Dictador's products are divided into 7 types:

- 2 Masters - A collection of collaborations between Dictador and other distilleries, where Dictador's vintage rums are sent to other distilleries, to allow them to finish them "however they saw fit".

- Black Edition - A blend of rums from 2003 and 2005, with the defining feature being the matte black limited edition bottle.

- Game Changer - A collection whose defining feature is that the bottles are designed to look pastel colored and low-poly, and the cork topper features a King Kong head.

- Richard Orlinski - A collection whose defining feature is that the bottles are designed to look pastel colored and low-poly, and the cork topper features a King Kong head. These are priced from tens of thousands of euros, up to .

- Totem - A collection featuring various designs inspired by the art of various indigenous groups around the world.

- Vintages - A collection of rums from specific years, labeled "Best of (year)", that have been finished in barrels of other spirits or wines. Journalists have raised doubt whether these vintages are from the years that they state.

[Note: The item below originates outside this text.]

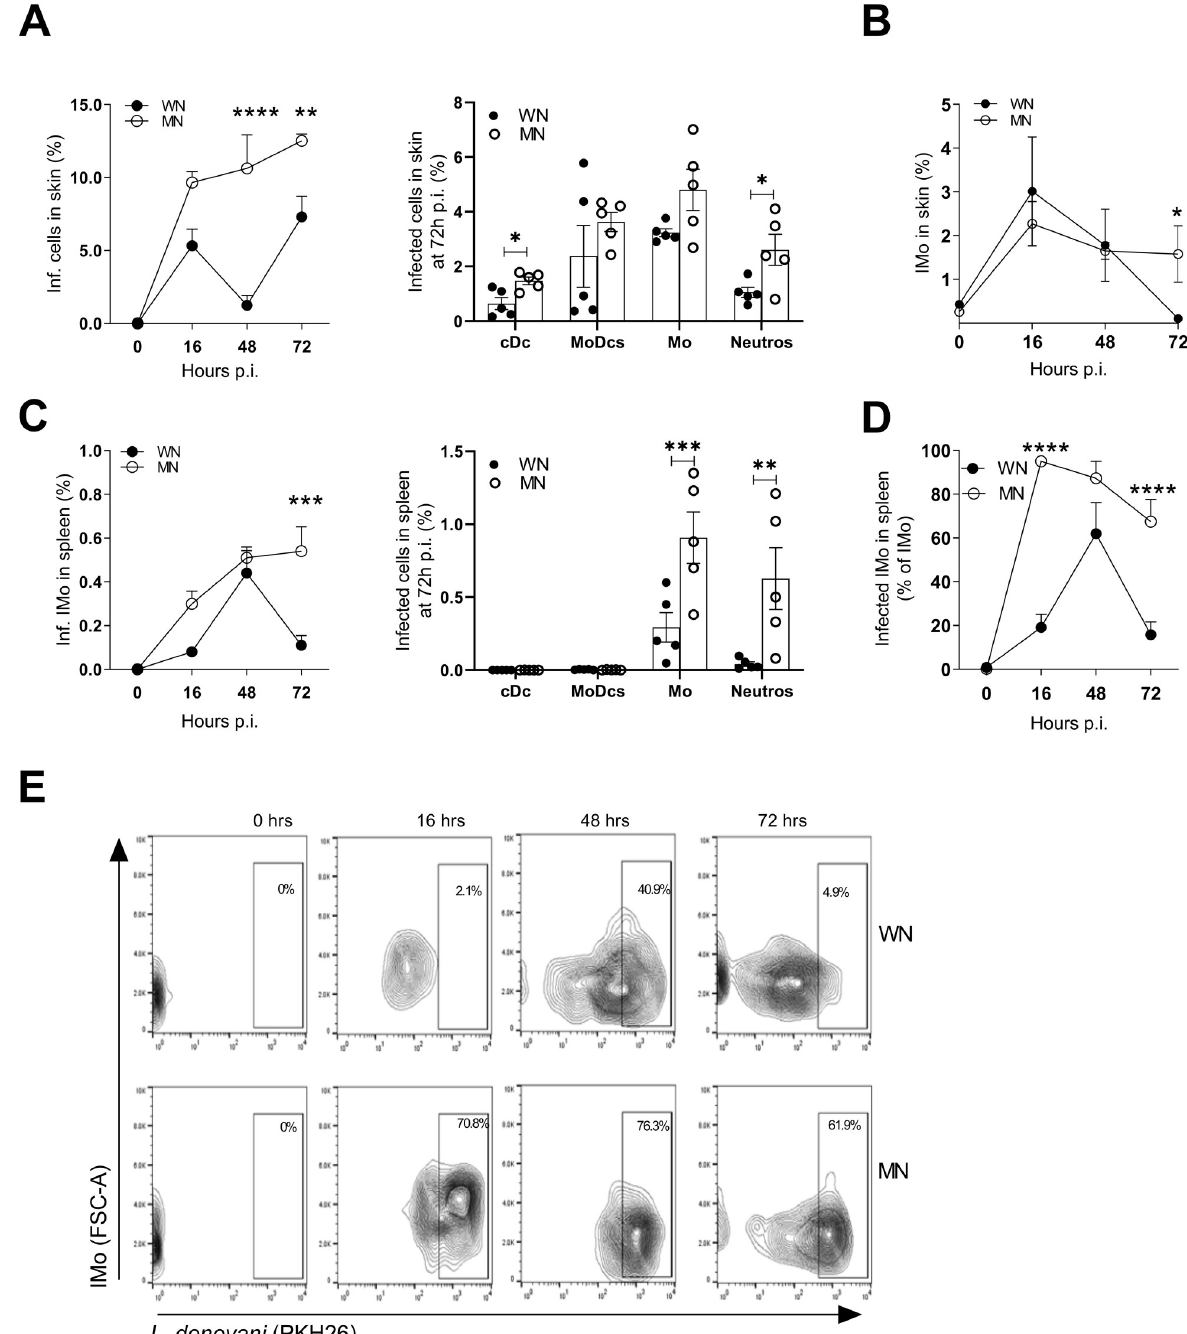
Fig 1. Parasite burden is increased in malnourished mice infected with L . donovani . A . Kinetics of accumulation of infected cells (Left panel) and percent of infected cells including conventional dendritic cells (cDC), monocyte derived dendritic cells (MoDCs), monocytes (Mo), and neutrophils (N) in skin at 72 hr post-infection (Right panel), relative to the total skin cells. �� p < 0.01, ���� p < 0.0001 (2-way Anova, Sidak’s multiple comparison test); � p < 0.05 (Unpaired t-test). B . Kinetics of inflammatory monocyte (Imo) accumulation as percentage of total cells in the skin of WN or MN mice following intradermal L . donovani infection. � p = 0.05 (Unpaired t-test). C. Kinetics of infected inflammatory monocyte (Imo) accumulation showed as percentage of total cells in the spleen of WN and MN mice following intradermal L . donovani infection (Left panel) and percent of infected cells relative to total spleen cells at 72 hr after intradermal infection with L . donovani (Right panel). ��� p = 0.0001 (2-way Anova). ��� p = 0.008; �� p = 0.014 (2-way Anova). D. Percent of infected inflammatory monocytes represented with reference to the parental population (inflammatory monocytes) in the spleen of WN and MN mice following intradermal L . donovani infection. ���� p < 0.0001 (2-way Anova). E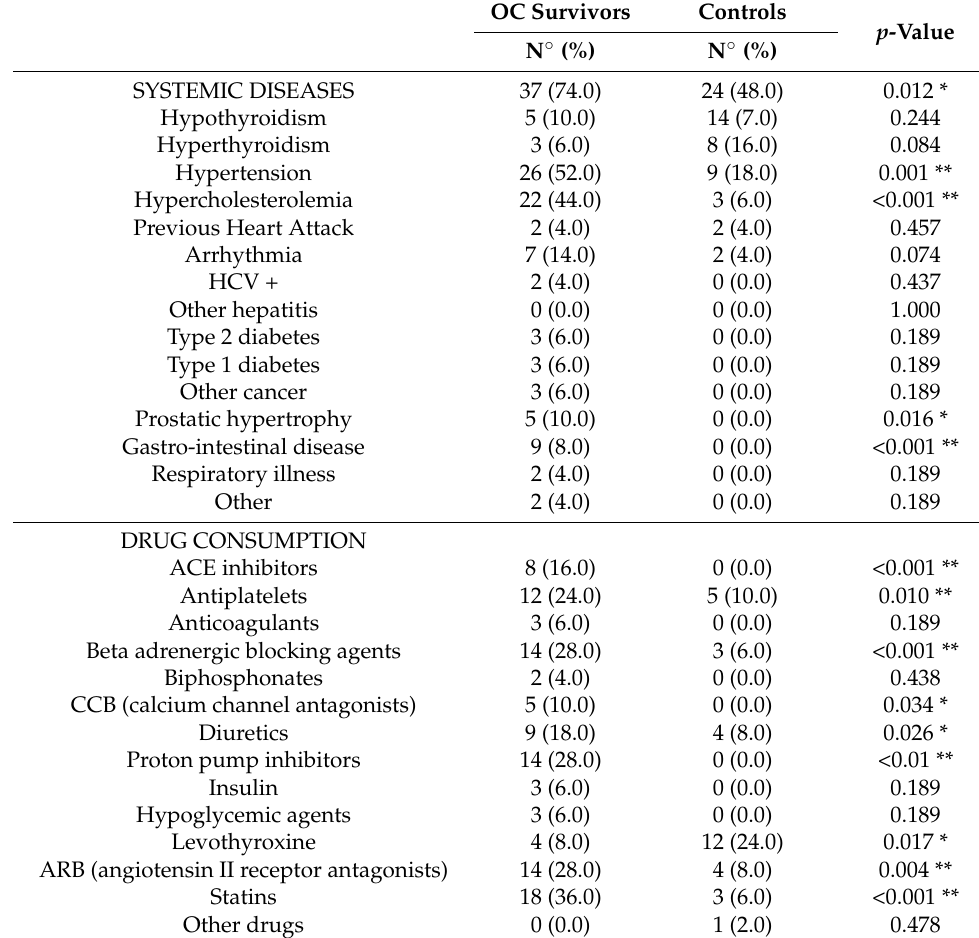
Table 2. Frequency of systemic diseases and drug consumption in the 50 OSCC patients and 50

- Essentials - The core commercial range of rums that are shipped to distributors of spirits. Not including limited edition releases, these include:
  - Claro 100 Months Aged - A rum aged for 8 years and 4 months in ex-bourbon barrels, then filtered through charcoal several times to remove all color.
  - Amber 100 Months Aged - A rum aged for 8 years and 4 months in ex-bourbon barrels, then filtered through charcoal lightly to maintain an amber color.
  - 12 Year - A blend of rums, aged 12 years in ex-bourbon and sherry casks.
  - 20 Year - A blend of rums, aged 20 years in ex-bourbon and port casks.
  - Aurum (formerly XO Perpetual) - A blend of rums, aged between 25 and 35 years in ex-bourbon, sherry, and port casks.
  - Platinum (formerly XO Insolent) - A blend of rums, aged between 25 and 35 years in ex-bourbon, sherry, and port casks. As a final step in the aging process, while it is aged in Oloroso sherry casks, the barrel is emptied, charred, and then the rum is added back to finish in the charred barrel, and this process is repeated several times.

==Awards==

Dictador 12 and Dictador 20 both won gold at the 2010 RumXP awards.
Dictador 20 won gold at the 2013 RumXP awards, and Dictador 12 and Dictador XO Perpetual both won bronze.
Dictador XO Perpetual won gold at the 2013 RumXP awards.
Dictador 20 won gold in the 2017 Los Angeles International Spirits Competition.